-- TASK INPUTS --
"""

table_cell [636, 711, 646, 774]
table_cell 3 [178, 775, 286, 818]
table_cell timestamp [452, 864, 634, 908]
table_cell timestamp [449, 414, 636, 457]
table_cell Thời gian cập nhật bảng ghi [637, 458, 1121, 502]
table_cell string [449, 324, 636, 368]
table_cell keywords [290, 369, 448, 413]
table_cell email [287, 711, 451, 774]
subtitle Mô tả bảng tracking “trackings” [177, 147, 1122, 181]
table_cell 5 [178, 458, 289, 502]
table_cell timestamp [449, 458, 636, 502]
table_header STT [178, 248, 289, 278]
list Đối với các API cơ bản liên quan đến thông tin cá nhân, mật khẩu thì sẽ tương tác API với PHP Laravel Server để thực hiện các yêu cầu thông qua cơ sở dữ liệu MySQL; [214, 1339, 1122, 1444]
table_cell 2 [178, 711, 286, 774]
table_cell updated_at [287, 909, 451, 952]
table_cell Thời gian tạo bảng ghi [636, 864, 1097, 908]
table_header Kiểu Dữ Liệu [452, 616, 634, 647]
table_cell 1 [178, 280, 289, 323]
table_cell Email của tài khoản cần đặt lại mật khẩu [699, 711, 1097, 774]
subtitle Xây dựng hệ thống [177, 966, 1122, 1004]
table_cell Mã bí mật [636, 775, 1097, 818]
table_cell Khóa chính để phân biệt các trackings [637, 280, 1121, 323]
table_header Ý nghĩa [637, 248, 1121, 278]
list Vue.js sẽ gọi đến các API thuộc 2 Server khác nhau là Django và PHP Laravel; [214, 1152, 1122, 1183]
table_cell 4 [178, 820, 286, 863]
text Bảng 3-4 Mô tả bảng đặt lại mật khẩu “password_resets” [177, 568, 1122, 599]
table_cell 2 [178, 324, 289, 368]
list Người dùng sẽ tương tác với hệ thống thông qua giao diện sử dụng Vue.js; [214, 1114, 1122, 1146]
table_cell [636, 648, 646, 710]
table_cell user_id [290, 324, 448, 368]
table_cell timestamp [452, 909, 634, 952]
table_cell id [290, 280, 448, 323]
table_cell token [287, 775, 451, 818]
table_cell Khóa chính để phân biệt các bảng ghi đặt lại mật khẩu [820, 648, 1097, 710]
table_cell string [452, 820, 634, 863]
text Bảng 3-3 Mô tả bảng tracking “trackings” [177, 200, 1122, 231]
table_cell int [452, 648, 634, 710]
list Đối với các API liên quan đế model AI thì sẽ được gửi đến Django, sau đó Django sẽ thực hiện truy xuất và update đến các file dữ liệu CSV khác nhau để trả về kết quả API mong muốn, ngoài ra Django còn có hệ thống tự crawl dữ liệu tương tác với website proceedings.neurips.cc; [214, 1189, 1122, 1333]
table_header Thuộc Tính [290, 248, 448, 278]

"""

-- EXERCISE REQUIREMENTS --
Search the entries above for "hiện". Show every line that has it.

-- EXPECTED ANSWER --
list Đối với các API cơ bản liên quan đến thông tin cá nhân, mật khẩu thì sẽ tương tác API với PHP Laravel Server để thực hiện các yêu cầu thông qua cơ sở dữ liệu MySQL; [214, 1339, 1122, 1444]
list Đối với các API liên quan đế model AI thì sẽ được gửi đến Django, sau đó Django sẽ thực hiện truy xuất và update đến các file dữ liệu CSV khác nhau để trả về kết quả API mong muốn, ngoài ra Django còn có hệ thống tự crawl dữ liệu tương tác với website proceedings.neurips.cc; [214, 1189, 1122, 1333]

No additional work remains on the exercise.